What therapy??

Discussion in 'General Parenting' started by forkeeps251, Feb 27, 2012.

  1. forkeeps251

    forkeeps251 Member

    As I posed before, difficult child's test results have come back, and today I was looking more closely at the recommended therapy for him.
    Problem is, both myself and my husband work full time. My mom is able to help a little, but she is getting older (and recovering from a broken back), so I'm not sure we can really do ALL the recommended therapy. Not to mention the cost of it :-(.

    From what I've read there were four recommended things:
    1) Occupational therapy - to improve his sensory sensitivity and improve his school behavior
    2) Speech therapy - to fill in gaps that the speech therapy through school is not covering (which he goes to weekly)
    3) Individual/play therapy - improve his coping skills and increase his ability to tolerate anxiety
    4) Social skils development - the recommend an "art therapy group" which teaches him how to deal with his emotions through art

    Personally, I think #4 sounds the coolest :). I would love for him to that that outlet, but obviously, I want to do what is MOST beneficial to him.

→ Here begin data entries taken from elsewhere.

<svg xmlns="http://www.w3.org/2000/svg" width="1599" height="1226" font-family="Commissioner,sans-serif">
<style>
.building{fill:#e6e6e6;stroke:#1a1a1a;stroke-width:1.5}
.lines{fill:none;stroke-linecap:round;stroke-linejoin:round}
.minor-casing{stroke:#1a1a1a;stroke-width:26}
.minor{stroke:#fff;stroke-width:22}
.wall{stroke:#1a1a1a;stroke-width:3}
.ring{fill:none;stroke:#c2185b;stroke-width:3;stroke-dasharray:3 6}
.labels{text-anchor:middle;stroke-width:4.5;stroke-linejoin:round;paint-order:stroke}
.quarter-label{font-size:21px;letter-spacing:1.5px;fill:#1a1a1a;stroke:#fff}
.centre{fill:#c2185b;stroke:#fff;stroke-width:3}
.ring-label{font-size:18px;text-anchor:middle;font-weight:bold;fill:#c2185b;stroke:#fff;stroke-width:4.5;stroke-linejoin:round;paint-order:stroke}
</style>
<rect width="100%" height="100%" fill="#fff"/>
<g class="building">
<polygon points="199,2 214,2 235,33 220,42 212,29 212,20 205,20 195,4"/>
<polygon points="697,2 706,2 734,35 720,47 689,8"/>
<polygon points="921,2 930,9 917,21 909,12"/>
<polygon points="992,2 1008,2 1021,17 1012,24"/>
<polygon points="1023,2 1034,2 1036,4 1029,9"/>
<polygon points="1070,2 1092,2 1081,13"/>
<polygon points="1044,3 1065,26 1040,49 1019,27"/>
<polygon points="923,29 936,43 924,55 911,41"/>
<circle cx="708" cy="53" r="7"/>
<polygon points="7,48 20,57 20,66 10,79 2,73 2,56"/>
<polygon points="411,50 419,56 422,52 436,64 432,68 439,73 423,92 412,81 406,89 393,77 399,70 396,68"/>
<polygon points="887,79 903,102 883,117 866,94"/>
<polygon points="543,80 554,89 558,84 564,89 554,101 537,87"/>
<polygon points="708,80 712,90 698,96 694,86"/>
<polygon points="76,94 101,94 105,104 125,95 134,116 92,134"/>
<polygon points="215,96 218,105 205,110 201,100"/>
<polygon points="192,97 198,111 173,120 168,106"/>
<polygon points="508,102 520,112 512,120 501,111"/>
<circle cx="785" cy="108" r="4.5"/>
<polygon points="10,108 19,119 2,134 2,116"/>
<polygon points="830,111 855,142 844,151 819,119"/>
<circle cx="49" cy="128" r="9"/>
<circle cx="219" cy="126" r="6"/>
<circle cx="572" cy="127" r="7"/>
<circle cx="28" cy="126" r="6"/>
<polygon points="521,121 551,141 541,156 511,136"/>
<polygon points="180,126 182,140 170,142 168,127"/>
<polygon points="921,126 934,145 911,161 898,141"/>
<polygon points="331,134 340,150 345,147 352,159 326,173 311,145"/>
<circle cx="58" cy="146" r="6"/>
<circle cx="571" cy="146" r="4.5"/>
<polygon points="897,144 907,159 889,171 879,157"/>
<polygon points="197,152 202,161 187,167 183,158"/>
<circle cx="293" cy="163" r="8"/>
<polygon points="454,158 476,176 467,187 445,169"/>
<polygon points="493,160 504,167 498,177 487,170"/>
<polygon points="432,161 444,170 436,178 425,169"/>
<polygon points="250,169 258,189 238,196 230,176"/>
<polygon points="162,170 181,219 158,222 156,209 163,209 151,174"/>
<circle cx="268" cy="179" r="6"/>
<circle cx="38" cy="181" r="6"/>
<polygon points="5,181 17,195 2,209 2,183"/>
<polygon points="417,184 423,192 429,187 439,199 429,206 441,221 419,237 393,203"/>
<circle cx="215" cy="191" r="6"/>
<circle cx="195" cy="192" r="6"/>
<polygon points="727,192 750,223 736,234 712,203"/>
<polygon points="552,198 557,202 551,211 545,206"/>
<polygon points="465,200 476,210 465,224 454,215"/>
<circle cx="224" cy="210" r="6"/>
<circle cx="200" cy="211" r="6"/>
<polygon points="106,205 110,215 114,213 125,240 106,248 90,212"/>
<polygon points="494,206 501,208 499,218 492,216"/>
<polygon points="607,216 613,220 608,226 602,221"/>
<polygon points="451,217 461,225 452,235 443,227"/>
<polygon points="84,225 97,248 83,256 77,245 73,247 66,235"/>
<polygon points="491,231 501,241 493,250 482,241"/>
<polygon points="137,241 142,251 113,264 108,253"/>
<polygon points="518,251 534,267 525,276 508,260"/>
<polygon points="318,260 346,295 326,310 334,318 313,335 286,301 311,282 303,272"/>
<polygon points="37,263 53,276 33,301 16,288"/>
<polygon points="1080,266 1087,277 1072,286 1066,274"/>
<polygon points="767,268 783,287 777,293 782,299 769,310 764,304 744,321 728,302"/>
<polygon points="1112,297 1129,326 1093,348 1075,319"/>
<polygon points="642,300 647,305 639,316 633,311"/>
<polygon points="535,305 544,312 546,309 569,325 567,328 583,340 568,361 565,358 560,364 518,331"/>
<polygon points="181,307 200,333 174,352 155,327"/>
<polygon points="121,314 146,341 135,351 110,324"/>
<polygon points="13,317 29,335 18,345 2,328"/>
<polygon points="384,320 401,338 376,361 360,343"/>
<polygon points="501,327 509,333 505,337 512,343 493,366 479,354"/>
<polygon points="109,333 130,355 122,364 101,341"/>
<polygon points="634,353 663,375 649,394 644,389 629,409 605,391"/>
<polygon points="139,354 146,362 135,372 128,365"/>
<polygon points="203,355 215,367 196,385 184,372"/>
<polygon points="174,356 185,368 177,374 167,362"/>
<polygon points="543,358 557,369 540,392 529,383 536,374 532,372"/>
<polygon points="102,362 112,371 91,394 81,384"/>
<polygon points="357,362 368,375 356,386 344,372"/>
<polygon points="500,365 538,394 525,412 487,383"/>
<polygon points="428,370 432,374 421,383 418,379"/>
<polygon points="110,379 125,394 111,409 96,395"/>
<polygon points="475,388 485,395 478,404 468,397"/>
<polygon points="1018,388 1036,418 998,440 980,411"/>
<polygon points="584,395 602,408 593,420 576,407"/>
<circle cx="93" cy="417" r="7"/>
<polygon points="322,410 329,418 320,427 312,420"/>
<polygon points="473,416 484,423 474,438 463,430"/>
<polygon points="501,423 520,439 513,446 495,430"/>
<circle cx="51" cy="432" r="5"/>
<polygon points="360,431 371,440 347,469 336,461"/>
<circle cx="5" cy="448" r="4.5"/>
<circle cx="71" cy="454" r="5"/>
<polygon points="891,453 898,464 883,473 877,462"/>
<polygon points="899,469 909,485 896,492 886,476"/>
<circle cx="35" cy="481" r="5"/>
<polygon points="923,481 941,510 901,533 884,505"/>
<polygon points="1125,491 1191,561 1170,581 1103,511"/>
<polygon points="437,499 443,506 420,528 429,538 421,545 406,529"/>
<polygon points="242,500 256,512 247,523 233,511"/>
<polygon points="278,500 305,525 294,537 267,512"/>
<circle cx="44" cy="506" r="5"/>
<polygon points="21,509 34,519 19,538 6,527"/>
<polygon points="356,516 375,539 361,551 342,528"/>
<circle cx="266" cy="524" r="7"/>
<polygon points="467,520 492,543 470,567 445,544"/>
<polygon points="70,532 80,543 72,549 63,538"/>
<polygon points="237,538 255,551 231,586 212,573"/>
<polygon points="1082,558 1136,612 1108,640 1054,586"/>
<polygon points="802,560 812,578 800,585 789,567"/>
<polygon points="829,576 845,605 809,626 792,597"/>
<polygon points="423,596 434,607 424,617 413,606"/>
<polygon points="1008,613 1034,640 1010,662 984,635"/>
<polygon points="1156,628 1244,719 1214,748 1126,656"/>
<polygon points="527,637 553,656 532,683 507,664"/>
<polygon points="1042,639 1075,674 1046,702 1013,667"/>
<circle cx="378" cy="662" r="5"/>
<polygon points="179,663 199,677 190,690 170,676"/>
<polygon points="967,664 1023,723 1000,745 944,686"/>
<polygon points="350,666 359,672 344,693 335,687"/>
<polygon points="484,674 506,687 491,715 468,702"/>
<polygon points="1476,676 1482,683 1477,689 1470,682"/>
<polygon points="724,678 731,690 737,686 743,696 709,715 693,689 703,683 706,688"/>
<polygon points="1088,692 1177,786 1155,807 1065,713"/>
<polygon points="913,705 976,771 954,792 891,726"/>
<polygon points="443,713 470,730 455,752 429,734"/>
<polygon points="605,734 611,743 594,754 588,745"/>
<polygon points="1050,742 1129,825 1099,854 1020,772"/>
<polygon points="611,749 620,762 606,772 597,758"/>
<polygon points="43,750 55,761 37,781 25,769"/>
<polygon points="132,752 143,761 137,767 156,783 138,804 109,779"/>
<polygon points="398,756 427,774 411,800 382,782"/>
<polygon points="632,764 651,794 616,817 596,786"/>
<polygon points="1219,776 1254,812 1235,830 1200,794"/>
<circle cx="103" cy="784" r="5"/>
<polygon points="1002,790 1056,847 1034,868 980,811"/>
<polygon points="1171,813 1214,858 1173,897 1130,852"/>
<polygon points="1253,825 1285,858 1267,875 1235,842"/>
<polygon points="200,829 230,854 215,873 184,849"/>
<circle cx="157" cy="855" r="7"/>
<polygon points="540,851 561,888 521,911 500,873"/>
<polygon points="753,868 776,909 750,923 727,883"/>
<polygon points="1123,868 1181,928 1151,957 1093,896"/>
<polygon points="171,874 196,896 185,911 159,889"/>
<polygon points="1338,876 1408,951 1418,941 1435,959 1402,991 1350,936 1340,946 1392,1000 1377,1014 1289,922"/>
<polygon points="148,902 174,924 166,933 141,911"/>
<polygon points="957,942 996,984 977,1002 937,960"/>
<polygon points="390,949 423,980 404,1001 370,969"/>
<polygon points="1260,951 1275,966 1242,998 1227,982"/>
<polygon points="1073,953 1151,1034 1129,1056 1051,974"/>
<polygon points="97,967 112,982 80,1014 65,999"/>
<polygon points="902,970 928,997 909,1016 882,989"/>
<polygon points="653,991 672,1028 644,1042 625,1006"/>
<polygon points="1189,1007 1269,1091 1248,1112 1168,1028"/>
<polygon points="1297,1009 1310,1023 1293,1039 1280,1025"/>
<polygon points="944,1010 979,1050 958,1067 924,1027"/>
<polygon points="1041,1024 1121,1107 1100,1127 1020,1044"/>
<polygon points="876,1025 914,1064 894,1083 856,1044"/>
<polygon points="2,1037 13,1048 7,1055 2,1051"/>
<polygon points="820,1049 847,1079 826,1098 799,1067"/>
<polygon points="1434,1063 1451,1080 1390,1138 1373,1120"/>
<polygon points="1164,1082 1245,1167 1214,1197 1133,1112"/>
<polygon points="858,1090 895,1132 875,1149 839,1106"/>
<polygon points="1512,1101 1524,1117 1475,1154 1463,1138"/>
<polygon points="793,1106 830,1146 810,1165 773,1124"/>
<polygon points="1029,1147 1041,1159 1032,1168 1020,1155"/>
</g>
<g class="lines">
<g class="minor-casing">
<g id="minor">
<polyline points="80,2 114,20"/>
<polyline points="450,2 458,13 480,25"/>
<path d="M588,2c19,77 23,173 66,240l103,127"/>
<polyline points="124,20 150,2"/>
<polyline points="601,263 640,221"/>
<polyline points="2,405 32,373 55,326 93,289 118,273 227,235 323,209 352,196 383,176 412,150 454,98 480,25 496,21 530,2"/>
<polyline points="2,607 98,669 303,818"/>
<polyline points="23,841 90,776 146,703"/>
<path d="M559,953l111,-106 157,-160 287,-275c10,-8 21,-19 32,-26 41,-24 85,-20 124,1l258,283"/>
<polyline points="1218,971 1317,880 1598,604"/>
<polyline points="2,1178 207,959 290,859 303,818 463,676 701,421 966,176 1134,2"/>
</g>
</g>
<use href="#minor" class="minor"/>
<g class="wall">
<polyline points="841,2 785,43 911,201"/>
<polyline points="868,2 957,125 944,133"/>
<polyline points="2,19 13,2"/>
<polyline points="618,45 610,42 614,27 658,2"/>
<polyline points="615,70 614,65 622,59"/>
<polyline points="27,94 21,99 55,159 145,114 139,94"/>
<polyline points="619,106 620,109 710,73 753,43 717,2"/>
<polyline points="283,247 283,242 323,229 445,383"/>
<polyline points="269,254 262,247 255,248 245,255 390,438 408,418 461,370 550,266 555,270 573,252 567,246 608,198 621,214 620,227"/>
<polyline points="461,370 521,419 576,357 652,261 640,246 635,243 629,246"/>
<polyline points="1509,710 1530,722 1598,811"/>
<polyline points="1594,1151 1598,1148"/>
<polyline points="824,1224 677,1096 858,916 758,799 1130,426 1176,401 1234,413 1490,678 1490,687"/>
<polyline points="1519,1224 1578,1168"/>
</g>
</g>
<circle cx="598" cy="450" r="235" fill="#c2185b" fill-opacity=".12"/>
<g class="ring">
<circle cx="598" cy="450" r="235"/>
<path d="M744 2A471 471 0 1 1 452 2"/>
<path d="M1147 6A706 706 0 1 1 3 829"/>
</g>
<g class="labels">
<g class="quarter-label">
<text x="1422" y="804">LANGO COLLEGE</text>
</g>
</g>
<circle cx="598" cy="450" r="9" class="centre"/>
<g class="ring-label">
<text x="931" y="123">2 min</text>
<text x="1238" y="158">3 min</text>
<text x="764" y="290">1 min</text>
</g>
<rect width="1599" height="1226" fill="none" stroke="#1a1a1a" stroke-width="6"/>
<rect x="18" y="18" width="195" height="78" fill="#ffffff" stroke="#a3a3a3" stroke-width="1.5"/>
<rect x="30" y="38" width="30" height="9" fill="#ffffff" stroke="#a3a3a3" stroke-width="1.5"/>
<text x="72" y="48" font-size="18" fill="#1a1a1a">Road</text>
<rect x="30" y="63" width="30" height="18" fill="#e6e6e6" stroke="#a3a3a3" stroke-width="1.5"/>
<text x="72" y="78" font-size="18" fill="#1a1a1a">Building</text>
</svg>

    I think most of these are weekly things, if not all of them, and like I said, we don't have the money or the time to do all of these at once.

    My gut feeling is that the Occupational Therapist (OT) and the social skills development might be the first two we try. The Occupational Therapist (OT) because it has been heavily recommended here (thanks guys!), and the art therapy just cause I like the idea of it. Speech he is already receiving SOME through school, so it isn't at the top of the list, and then the individual/play therapy falls to the bottom because I think the combination of Occupational Therapist (OT) and the social skills therapy would probably cover most of his problems that would be addressed in idividual/play therapy.

    But I would love some feedback as to what anyone's experience has been on any of these.
  2. buddy

    buddy New Member

    Having faced the same thing....(but now it is all different so we can do all of them, sigh, at least for now with more open time) here is how I ranked it....of course this is just for us but ????

    1. Occupational Therapist (OT) stuff can over-ride so much....it can really contribute to the anxiety and a large part of what they do in that therapy ends up working/influencing work on tolerance and frustration and anxiety. Regardless of what causes it when they learn those tools it can help with the feeling of anxiety or not being able to sit still or whatever.... from any cause. So even though I am an Speech Language Pathologist (SLP), I admit for these variety kids with behaviors that show a sensory or motor involvement, I would shoot for that as much as possible, they get far less of this in schools than the Speech Language Pathologist (SLP) help.

    2. If he has Speech Language Pathologist (SLP) on the IEP, then have a private meeting with the Speech Language Pathologist (SLP), not an IEP meeting so you can go through the evaluation results and ask how the goals can incorporate more of the findings and recommendations for services...they should not be separated so much, it is just harder to word how it is directly related to school stuff but any clinician worth their salt can do that. Then if she feels the goals actually need to be changed to accommodate, have a small IEP meeting and do a significant change form just for those goals/objectives. Does not have to be a big deal.

    3. In summer, see if you can do some back to back therapies more intensively to add on the private Speech Language Pathologist (SLP), with the Occupational Therapist (OT) and others. You may be able to hire someone to drive him. for a few of the times to ease your mom's burden (I am in that same boat too..trying not to use her too much).

    4. Individual play therapy....I admit is low on my list but we do therapy once every two weeks. Then it is not so intensive. Turns out he really likes her so summer again we may up that.

    5. the social skills development, I have found over the years some of it is good, some is just too group oriented. WE had the most success with private pay classes thru the Occupational Therapist (OT) and speech centers that did a dual therapist class for social skills. They taught him things like if you want to throw a ball back and forth...first you call the name, make sure they are looking THEN you can throw TO them etc... those direct teaching details that are lost on some of our kids. We did adaptive art but it was fun to be with the other kids but not really very interactive. So many of the classes sounded great then ended up not being so great and then things I never thought would be so wonderful were amazing (like adapted sports ended up being far more effective for social skills training than formal social skills groups). NO good answer here, just sharing my experience over the years.

    Not sure that is very helpful, but it is how I just recently sorted through this...

    HUGS and best wishes on this leg of the journey!
  3. TeDo

    TeDo Guest

    I agree with your priorities. Sensory stuff is such an over-riding issue that it should be at the top of the list. The Social Skills development can be put into the IEP for the school to work on. I would call an IEP meeting to add that as a service and as a Goal area. As Buddy said, that is such a group thing so what better place to do it than in school with other kids difficult child is around most of the time. I also agree with Buddy about talking to the Speech Language Pathologist (SLP) to go over the recommendations and gear their work in the right direction. That could be another Goal area in the IEP. If difficult child is into art, then art therapy might be good but there again, if Occupational Therapist (OT) and Speech Language Pathologist (SLP) and social skills work can cover a lot of it, maybe art therapy won't be as necessary. Anyway, that is just my VERY humble opinion.